Timeless Consistency: As the US Adjusts to Daylight Saving Time, These Are the Countries NOT Changing Their Clocks
- Daylight saving time occurred at 2 a.m. local time on Sunday in most of the US.
- Changing the clock twice a year has been a controversial practice, as various legislators try to stop the change.
It’s as controversial as its supporters say it needs to be, but like clockwork, daylight saving time causes hundreds of millions of Americans to wake up groggy on a Sunday in March.
While some enjoy catching up on more daylight later in the day, others resent losing an hour of sleep.
In fact, while the US has practiced daylight saving time since 1918, less than 40 percent of the world’s countries still do.
Daylight saving time occurred at 2 a.m. local time on Sunday for most of the US, the European Union, and several countries
About 40 percent of countries continue to observe daylight saving time, and at one point about 140 countries practiced changing clocks.
Aside from Hawaii and Arizona, the rest of the US has consistently practiced daylight saving time.
Despite the tradition, several residents and legislators have opposed the time change and have consistently advocated stopping the time change.
A bipartisan group of US senators introduced a bill on Thursday to make daylight saving time permanent after voting unanimously last year to end the practice, according to Reuters.
The bill failed in the US House of Representatives because lawmakers couldn’t decide whether to keep standard time, also known as winter time, or daylight saving time.
Canada, Paraguay, Cuba, Haiti, Chile, New Zealand, the Levant and areas of Australia also follow the practice of changing the clocks twice a year, according to Statista.
Meanwhile, Mexico decided to stop daylight saving time this year and move forward with the permanent implementation of winter time, while Baja California moved its clocks forward.
The European Union also changes clocks twice a year, but at a later date than the US. Daylight Saving Time will begin in the EU on March 26.
Changing the clock twice a year has been a controversial practice in the US as various legislators try to stop the change.
Most of Africa has never practiced daylight saving time or has done so before, but Egypt is one of the few countries on the continent to start practicing daylight saving time to save energy, according to Statista.
Meanwhile, most of Asia has abandoned the practice of changing clocks despite observing the change once twice a year.
As for South America, almost all countries, apart from the coastal county of Chile and Paraguay, do not change clocks.
Daylight Saving Time: An American ritual since 1918 that has sparked a furious debate across the country
What is summer time?
Daylight saving time is the process of turning clocks back one hour during the spring so that daylight lasts longer during the day, while the sunrise hours are reduced later.
It is generally believed that the origins of Daylight Saving Time can be traced back to the ideas of William Willett, an English builder who proposed the modern concept of Daylight Saving Time in 1907 as a way to enjoy extra daylight in the winter months. summer and save money.
Willett lobbied heavily in the British Parliament but ironically died shortly before its adoption by Germany, the United Kingdom, and many other European countries in 1916 and elsewhere in the years that followed.
What states do not participate in daylight saving time?
Although most of the United States observes daylight saving time, it is not practiced in Arizona (except on Navajo tribal lands), Hawaii, and the US territories of Puerto Rico, Guam, American Samoa, the US Virgin Islands States and the Northern Mariana Islands.

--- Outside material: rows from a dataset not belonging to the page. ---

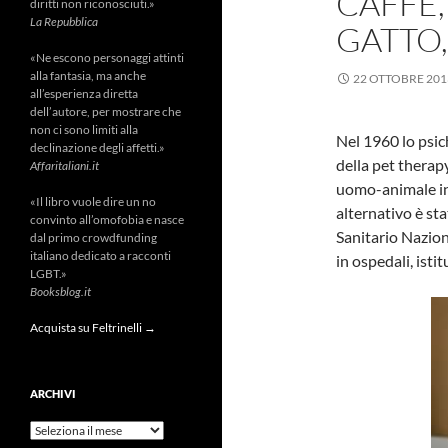
CAFFÈ,
diritti non riconosciuti.»
La Repubblica
GATTO,
«Ne escono personaggi attinti
alla fantasia, ma anche
22 OTTOBRE 201
all’esperienza diretta
dell’autore, per mostrare che
non ci sono limiti alla
Nel 1960 lo psich
declinazione degli affetti.»
della pet therap
Affaritaliani.it
uomo-animale in
«Il libro vuole dire un no
alternativo è st
convinto all’omofobia e nasce
Sanitario Nazion
dal primo crowdfunding
italiano dedicato a racconti
in ospedali, istit
LGBT.»
Booksblog.it
Acquista su Feltrinelli →
ARCHIVI
Archivi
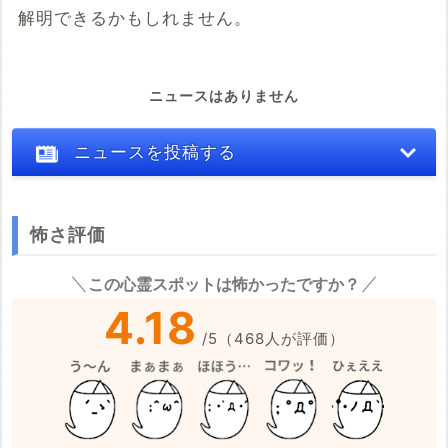
解明できるかもしれません。
ニュースはありません
ニュースを投稿する
怖さ評価
※心霊体験談や怖い話はコメント欄での投稿をお願いします。
この心霊スポットは怖かったですか？
※事件・事故の内容
必須
4.18
/
5
（
468
人が評価）
※事件・事故が起きた日付
必須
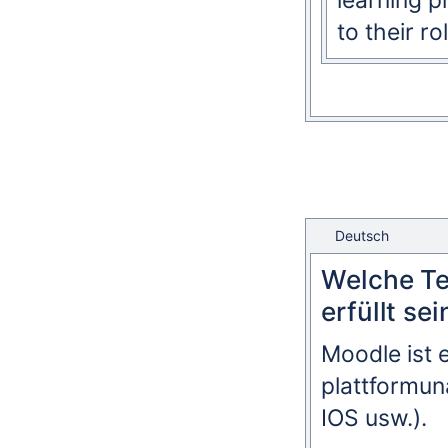
learning p
to their ro
Deutsch
Welche T
erfüllt sei
Moodle ist
plattformun
IOS usw.).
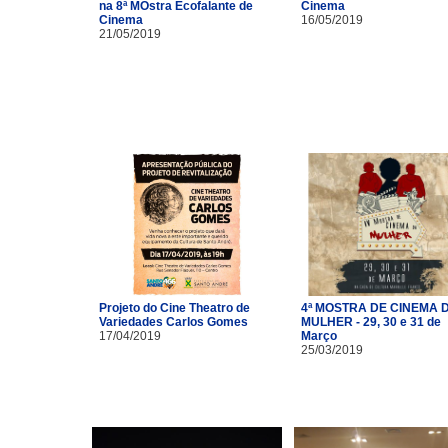
na 8ª MOstra Ecofalante de
Cinema
Cinema
16/05/2019
21/05/2019
Projeto do Cine Theatro de
4ª MOSTRA DE CINEMA 
Variedades Carlos Gomes
MULHER - 29, 30 e 31 de
17/04/2019
Março
25/03/2019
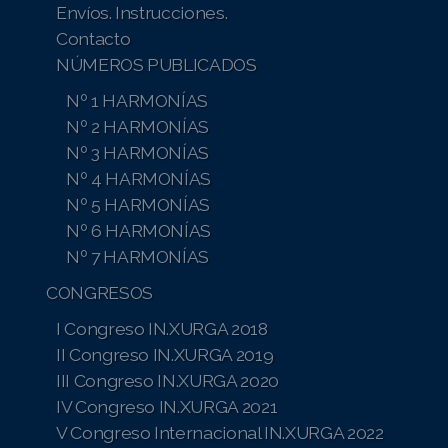
Envíos. Instrucciones.
Contacto
NÚMEROS PUBLICADOS
Nº 1 HARMONÍAS
Nº 2 HARMONÍAS
Nº 3 HARMONÍAS
Nº 4 HARMONÍAS
Nº 5 HARMONÍAS
Nº 6 HARMONÍAS
Nº 7 HARMONÍAS
CONGRESOS
I Congreso IN.XURGA 2018
II Congreso IN.XURGA 2019
III Congreso IN.XURGA 2020
IV Congreso IN.XURGA 2021
V Congreso Internacional IN.XURGA 2022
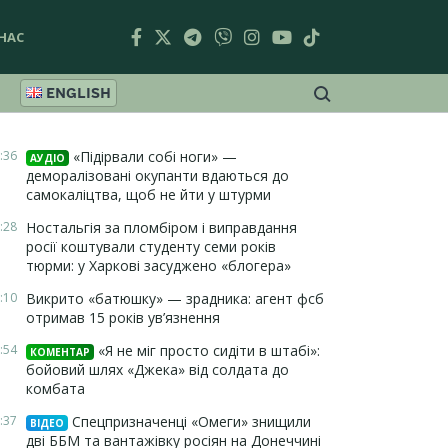
НАС
ENGLISH
:36
«Підірвали собі ноги» —
АУДІО
деморалізовані окупанти вдаються до
самокаліцтва, щоб не йти у штурми
:28
Ностальгія за пломбіром і виправдання
росії коштували студенту семи років
тюрми: у Харкові засуджено «блогера»
:10
Викрито «батюшку» — зрадника: агент фсб
отримав 15 років ув’язнення
:54
«Я не міг просто сидіти в штабі»:
КОМЕНТАР
бойовий шлях «Джека» від солдата до
комбата
:37
Спецпризначенці «Омеги» знищили
ВІДЕО
дві ББМ та вантажівку росіян на Донеччині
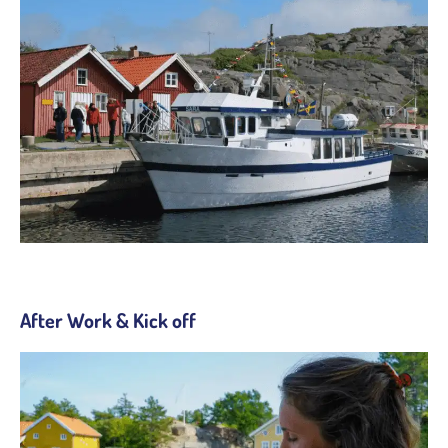
After Work & Kick off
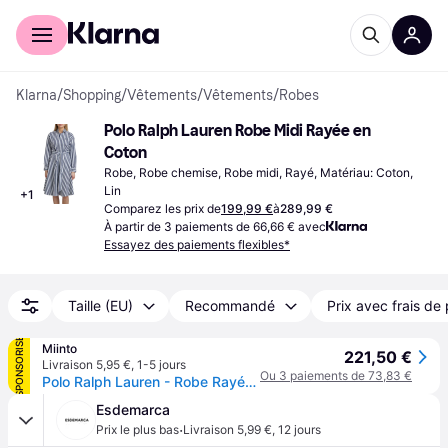
Acheter avec Klarna
Espace entreprises
Klarna
/
Shopping
/
Vêtements
/
Vêtements
/
Robes
Polo Ralph Lauren Robe Midi Rayée en 
Coton
Robe, Robe chemise, Robe midi, Rayé, Matériau: Coton, 
Lin
+
1
Comparez les prix de
199,99 €
à
289,99 €
À partir de 3 paiements de 66,66 € avec
Essayez des paiements flexibles*
Taille (EU)
Recommandé
Prix avec frais de 
SPONSORISÉ
Miinto
221,50 €
Livraison 5,95 €
,
1-5 jours
Ou 3 paiements de 73,83 €
Polo Ralph Lauren - Robe Rayée Bleue avec Ceinture à la Taille - Femme - Robes - Bleu - Taille: 42 FR
Esdemarca
·
Prix le plus bas
Livraison 5,99 €
,
12 jours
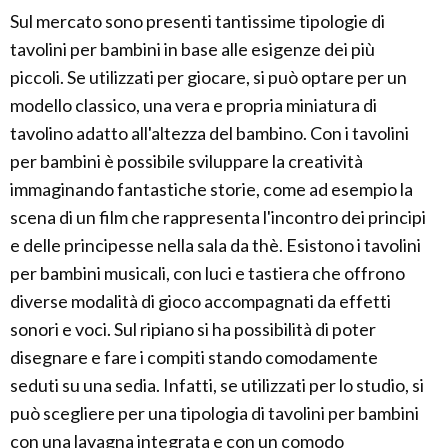
Sul mercato sono presenti tantissime tipologie di
tavolini per bambini in base alle esigenze dei più
piccoli. Se utilizzati per giocare, si può optare per un
modello classico, una vera e propria miniatura di
tavolino adatto all'altezza del bambino. Con i tavolini
per bambini è possibile sviluppare la creatività
immaginando fantastiche storie, come ad esempio la
scena di un film che rappresenta l'incontro dei principi
e delle principesse nella sala da thè. Esistono i tavolini
per bambini musicali, con luci e tastiera che offrono
diverse modalità di gioco accompagnati da effetti
sonori e voci. Sul ripiano si ha possibilità di poter
disegnare e fare i compiti stando comodamente
seduti su una sedia. Infatti, se utilizzati per lo studio, si
può scegliere per una tipologia di tavolini per bambini
con una lavagna integrata e con un comodo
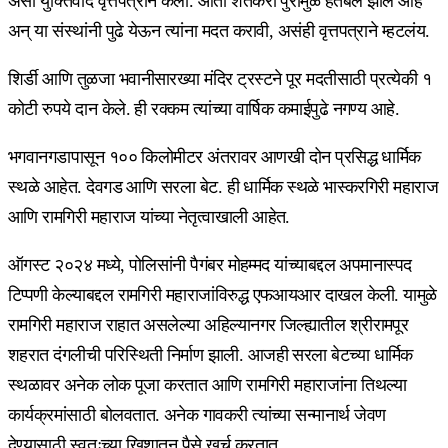
असा युक्तिवाद वृत्तपत्राने केला. आता शेतकरी पुरामुळे हतबल झाले आहे
अन् या संस्थांनी पुढे येऊन त्यांना मदत करावी, असंही वृत्तपत्राने म्हटलंय.
शिर्डी आणि तुळजा भवानीसारख्या मंदिर ट्रस्टने पूर मदतीसाठी प्रत्येकी १
कोटी रुपये दान केले. ही रक्कम त्यांच्या वार्षिक कमाईपुढे नगण्य आहे.
भगवानगडापासून १०० किलोमीटर अंतरावर आणखी दोन प्रसिद्ध धार्मिक
स्थळे आहेत. देवगड आणि सरला बेट. ही धार्मिक स्थळे भास्करगिरी महाराज
आणि रामगिरी महाराज यांच्या नेतृत्वाखाली आहेत.
ऑगस्ट २०२४ मध्ये, पोलिसांनी पैगंबर मोहम्मद यांच्याबद्दल अपमानास्पद
टिप्पणी केल्याबद्दल रामगिरी महाराजांविरुद्ध एफआयआर दाखल केली. यामुळे
रामगिरी महाराज राहात असलेल्या अहिल्यानगर जिल्ह्यातील श्रीरामपूर
शहरात दंगलीची परिस्थिती निर्माण झाली. आजही सरला बेटच्या धार्मिक
स्थळावर अनेक लोक पूजा करतात आणि रामगिरी महाराजांना तिथल्या
कार्यक्रमांसाठी बोलवतात. अनेक गावकरी त्यांच्या सन्मानार्थ जेवण
देण्यासाठी स्वतःच्या खिशातून पैसे खर्च करतात.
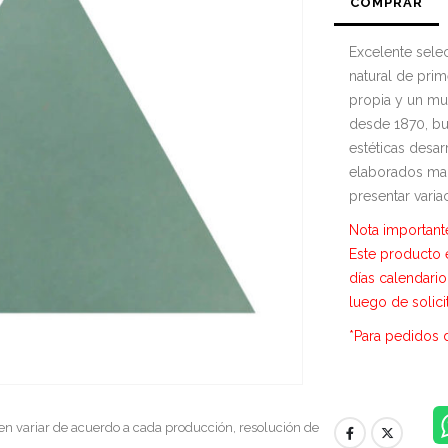
COMPRAR
Excelente sele
natural de pri
propia y un mu
desde 1870, bu
estéticas desar
elaborados ma
presentar varia
Nota important
E
ste producto 
días calendari
luego de solici
*Para pedidos 
en variar de acuerdo a cada producción, resolución de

Islands.
What year did Daylight Saving Time begin in the US?
Daylight saving time was adopted in the United States in 1918, but was repealed in 1919 due to the end of World War I and its widespread unpopularity with the American public, although states and cities had the option of observing it if they wished. .
President Franklin Roosevelt reinstated daylight saving time from February 9, 1942, to September 30, 1945.
Due to the confusion of some states and cities that continued to observe daylight saving time in subsequent years, Congress passed the Uniform Time Act of 1966 to establish uniform daylight saving time in each time zone, exempting states that chose to stay on standard time. Since then, it has been observed by most of the states in the country.
Advantages and Disadvantages of Daylight Saving Time
Daylight saving time advocates say adding an extra hour of evening sun motivates people to get out of the house and do something active, which helps with health and fitness levels, as well as increasing vitamin intake D as less artificial light is needed. This also saves on energy costs.
However, studies have found that in modern society, energy costs actually tend to rise due to prolonged use of air conditioning units and computers.
But the biggest argument against daylight saving time is that it disrupts our body clocks or circadian rhythm, which can be dangerous in some cases. Heart attack risk increases when daylight saving time begins, while an extra hour of darkness has also been linked to depression.